# Texas to have its own gold Depository?



## db2469 (Jun 11, 2012)

http://finance.yahoo.com/blogs/dail...RhaWQDBHBzdGNhdANob21lBHB0A3NlY3Rpb25z;_ylv=3


----------



## BillS (May 30, 2011)

A bill was introduced. Let's start with that. We'll see if it passes. Either way, there's no way I'd store my gold in a state depository.


----------



## BillM (Dec 29, 2010)

*Prehaps*



BillS said:


> A bill was introduced. Let's start with that. We'll see if it passes. Either way, there's no way I'd store my gold in a state depository.


Perhaps this is a prelude to a texas gold backed currency.


----------



## Cabowabo (Nov 6, 2012)

I personally think its a good idea, but I wouldn't store my gold there. Texas is constitutionally bound to have a balanced budget. And I believe our legislature also has a surplus. So using that surplus to have a gold despository would be a good desicision. That way if things go really bad Texas can issue its own currency good in Texas backed by Gold. Great idea.

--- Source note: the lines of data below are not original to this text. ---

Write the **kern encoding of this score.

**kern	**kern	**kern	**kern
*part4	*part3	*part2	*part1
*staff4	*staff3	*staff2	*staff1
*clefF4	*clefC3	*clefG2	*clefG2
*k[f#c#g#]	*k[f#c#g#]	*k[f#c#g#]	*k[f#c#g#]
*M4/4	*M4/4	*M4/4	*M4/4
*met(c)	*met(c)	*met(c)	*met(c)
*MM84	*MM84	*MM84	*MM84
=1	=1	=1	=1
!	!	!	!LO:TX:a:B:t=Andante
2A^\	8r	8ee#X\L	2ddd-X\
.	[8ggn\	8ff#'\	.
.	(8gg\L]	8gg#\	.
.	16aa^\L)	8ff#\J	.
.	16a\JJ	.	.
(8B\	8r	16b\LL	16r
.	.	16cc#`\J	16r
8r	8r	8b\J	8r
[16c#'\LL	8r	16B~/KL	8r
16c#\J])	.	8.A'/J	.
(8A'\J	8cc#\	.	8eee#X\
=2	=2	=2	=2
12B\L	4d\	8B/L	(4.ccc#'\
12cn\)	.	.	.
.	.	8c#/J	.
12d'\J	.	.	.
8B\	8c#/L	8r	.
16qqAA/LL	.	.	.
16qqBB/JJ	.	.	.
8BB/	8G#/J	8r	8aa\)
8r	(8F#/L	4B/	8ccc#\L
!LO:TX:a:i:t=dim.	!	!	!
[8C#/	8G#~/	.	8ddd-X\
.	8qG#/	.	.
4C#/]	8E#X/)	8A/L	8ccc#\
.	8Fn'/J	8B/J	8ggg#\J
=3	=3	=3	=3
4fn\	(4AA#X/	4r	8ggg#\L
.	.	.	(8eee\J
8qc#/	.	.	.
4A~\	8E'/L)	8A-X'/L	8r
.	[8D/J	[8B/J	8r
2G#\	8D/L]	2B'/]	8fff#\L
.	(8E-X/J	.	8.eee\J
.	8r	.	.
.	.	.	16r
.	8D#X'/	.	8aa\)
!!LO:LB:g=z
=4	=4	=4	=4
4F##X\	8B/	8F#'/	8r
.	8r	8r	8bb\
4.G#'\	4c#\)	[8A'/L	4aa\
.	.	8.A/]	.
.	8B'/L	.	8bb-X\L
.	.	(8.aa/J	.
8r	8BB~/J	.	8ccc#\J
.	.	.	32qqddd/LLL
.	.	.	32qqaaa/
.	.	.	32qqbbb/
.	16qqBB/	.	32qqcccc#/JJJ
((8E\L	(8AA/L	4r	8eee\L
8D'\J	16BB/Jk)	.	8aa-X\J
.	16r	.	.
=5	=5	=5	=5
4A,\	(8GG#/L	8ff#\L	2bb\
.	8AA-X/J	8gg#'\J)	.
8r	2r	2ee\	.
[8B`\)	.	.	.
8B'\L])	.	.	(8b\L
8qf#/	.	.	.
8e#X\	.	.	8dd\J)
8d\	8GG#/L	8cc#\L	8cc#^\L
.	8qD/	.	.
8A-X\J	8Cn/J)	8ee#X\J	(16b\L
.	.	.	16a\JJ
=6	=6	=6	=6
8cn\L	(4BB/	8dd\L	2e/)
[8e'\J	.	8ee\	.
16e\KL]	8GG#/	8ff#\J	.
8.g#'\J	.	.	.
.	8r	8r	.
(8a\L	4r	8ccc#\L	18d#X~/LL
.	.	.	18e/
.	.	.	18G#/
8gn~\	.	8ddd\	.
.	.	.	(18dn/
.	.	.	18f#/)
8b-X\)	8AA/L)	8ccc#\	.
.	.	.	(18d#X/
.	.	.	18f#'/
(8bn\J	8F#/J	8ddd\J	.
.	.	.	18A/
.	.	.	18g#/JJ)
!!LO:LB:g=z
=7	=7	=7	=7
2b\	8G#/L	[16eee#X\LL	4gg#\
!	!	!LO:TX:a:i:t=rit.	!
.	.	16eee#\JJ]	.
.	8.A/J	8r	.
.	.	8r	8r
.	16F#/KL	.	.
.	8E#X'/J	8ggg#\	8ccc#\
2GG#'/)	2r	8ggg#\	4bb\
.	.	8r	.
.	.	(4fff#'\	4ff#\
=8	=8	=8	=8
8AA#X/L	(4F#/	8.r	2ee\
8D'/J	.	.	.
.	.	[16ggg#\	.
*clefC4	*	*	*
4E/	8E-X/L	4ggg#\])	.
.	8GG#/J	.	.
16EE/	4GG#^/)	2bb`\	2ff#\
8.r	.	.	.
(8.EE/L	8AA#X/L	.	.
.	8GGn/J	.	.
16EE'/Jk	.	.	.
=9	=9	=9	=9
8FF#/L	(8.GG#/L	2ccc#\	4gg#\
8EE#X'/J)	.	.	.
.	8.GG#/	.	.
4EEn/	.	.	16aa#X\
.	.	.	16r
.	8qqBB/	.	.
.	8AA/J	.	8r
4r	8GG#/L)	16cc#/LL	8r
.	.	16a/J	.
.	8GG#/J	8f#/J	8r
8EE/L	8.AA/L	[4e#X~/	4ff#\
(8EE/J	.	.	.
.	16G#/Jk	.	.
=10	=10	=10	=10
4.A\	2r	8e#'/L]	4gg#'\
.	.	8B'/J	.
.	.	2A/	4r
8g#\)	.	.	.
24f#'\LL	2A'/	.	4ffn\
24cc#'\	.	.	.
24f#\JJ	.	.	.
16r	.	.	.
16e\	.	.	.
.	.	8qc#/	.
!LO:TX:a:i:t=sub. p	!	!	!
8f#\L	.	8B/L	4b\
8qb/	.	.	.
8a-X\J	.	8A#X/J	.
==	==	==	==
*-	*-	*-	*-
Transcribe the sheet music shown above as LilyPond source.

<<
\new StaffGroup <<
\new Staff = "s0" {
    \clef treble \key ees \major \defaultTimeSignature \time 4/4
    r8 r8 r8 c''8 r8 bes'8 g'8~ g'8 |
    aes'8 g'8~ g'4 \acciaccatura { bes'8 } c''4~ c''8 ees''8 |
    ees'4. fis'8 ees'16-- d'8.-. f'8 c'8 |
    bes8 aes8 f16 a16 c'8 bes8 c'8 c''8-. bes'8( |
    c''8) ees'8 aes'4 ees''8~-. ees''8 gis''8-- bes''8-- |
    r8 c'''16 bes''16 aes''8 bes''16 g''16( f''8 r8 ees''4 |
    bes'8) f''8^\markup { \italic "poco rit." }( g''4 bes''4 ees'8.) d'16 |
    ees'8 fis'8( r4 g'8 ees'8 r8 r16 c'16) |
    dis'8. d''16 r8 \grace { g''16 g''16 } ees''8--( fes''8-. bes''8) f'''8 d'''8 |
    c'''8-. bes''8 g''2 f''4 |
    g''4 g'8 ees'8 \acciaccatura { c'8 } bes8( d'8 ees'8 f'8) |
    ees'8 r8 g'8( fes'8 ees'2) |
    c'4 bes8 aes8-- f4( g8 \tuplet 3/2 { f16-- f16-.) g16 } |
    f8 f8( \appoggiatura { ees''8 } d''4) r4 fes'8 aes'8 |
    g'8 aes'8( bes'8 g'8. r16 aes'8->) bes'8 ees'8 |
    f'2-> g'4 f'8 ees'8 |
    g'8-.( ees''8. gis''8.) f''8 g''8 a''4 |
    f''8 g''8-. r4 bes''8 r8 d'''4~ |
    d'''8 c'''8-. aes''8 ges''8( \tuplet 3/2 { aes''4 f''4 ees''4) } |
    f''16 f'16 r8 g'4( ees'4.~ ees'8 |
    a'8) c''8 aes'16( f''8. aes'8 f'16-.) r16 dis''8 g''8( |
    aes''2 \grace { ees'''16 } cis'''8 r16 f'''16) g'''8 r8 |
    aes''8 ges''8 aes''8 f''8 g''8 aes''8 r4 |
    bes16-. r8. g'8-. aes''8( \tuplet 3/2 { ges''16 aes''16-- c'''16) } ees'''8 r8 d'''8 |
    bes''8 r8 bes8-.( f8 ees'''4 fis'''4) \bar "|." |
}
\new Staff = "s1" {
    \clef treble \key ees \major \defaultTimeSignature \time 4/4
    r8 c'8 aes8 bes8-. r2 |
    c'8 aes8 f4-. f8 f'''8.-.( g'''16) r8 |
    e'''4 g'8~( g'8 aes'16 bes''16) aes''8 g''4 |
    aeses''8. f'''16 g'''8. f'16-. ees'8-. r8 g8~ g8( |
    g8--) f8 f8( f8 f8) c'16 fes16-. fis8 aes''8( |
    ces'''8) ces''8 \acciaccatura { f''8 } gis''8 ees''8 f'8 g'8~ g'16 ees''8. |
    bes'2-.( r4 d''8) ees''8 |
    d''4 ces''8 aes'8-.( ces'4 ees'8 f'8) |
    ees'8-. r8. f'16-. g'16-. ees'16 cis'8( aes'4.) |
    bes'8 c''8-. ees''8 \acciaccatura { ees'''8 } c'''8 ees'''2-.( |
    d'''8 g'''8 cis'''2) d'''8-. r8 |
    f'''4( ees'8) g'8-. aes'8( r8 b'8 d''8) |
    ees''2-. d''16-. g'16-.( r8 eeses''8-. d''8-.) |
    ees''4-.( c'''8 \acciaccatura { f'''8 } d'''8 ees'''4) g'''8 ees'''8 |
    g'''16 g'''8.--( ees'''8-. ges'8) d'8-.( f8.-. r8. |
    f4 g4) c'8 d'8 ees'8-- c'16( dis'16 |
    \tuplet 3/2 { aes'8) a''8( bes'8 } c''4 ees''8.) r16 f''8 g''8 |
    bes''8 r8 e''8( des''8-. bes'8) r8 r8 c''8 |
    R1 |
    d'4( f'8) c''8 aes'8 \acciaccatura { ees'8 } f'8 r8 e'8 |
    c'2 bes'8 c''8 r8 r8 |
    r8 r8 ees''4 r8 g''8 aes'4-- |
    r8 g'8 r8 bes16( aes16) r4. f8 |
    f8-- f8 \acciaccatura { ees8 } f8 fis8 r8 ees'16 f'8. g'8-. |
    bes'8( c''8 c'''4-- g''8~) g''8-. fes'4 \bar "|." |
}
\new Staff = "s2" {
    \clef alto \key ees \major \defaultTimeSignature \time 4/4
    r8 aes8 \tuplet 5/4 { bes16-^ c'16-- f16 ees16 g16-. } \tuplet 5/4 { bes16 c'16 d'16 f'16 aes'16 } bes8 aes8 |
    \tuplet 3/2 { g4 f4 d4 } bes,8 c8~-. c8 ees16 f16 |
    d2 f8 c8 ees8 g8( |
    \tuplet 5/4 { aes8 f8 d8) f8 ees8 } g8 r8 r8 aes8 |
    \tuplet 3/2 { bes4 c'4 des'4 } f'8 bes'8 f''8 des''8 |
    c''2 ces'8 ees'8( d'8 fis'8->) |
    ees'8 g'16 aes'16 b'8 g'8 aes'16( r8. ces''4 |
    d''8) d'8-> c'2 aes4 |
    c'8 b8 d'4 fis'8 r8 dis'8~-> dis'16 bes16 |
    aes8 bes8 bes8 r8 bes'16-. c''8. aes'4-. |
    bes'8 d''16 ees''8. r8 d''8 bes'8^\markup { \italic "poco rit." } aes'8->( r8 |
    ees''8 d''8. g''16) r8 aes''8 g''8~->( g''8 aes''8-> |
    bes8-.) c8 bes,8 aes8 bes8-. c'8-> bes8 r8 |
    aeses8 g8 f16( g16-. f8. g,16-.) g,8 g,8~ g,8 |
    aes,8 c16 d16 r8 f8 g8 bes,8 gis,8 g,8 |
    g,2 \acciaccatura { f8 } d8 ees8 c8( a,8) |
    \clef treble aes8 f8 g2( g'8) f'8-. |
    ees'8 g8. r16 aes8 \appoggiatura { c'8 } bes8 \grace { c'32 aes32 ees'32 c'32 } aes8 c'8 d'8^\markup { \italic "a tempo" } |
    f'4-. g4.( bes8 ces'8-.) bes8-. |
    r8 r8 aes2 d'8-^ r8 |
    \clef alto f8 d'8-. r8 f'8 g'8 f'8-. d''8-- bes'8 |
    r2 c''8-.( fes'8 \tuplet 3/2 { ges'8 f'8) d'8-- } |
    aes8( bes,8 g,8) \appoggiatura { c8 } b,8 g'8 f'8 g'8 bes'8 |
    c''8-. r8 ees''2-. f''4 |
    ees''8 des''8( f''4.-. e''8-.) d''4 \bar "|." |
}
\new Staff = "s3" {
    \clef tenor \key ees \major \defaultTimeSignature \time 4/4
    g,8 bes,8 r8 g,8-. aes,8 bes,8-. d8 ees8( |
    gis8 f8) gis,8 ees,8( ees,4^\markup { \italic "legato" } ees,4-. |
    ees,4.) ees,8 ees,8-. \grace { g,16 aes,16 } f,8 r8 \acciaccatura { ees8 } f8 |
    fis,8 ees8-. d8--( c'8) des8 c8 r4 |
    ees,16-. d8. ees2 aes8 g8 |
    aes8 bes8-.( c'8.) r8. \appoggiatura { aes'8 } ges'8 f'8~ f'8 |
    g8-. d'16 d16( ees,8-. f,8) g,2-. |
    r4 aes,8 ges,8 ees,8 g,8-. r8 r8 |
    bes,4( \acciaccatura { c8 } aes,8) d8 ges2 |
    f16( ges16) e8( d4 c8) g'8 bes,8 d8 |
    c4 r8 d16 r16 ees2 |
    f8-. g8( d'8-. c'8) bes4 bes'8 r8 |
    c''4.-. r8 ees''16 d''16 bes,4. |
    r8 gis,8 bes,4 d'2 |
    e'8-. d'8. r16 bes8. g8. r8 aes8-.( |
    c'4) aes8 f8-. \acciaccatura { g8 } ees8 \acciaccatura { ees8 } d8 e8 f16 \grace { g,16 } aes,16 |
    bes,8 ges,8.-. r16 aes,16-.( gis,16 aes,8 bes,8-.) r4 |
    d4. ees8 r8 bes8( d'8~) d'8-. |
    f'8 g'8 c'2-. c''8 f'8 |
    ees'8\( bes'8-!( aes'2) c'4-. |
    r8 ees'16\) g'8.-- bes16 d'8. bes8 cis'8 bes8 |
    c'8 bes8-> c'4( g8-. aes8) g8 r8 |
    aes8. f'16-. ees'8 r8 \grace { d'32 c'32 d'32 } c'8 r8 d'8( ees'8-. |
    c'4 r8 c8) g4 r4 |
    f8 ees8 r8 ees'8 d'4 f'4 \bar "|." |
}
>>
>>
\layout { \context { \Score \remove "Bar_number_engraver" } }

GOD BLESS TEXAS


----------



## db2469 (Jun 11, 2012)

BillM said:


> Perhaps this is a prelude to a texas gold backed currency.


That's what I was thinking...or at least if the government tried to confiscate civilian gold like they did during the great depression, legally they couldn't take this, so they think anyway...


----------



## zracer7 (Apr 17, 2012)

Sounds like a good idea to me.


----------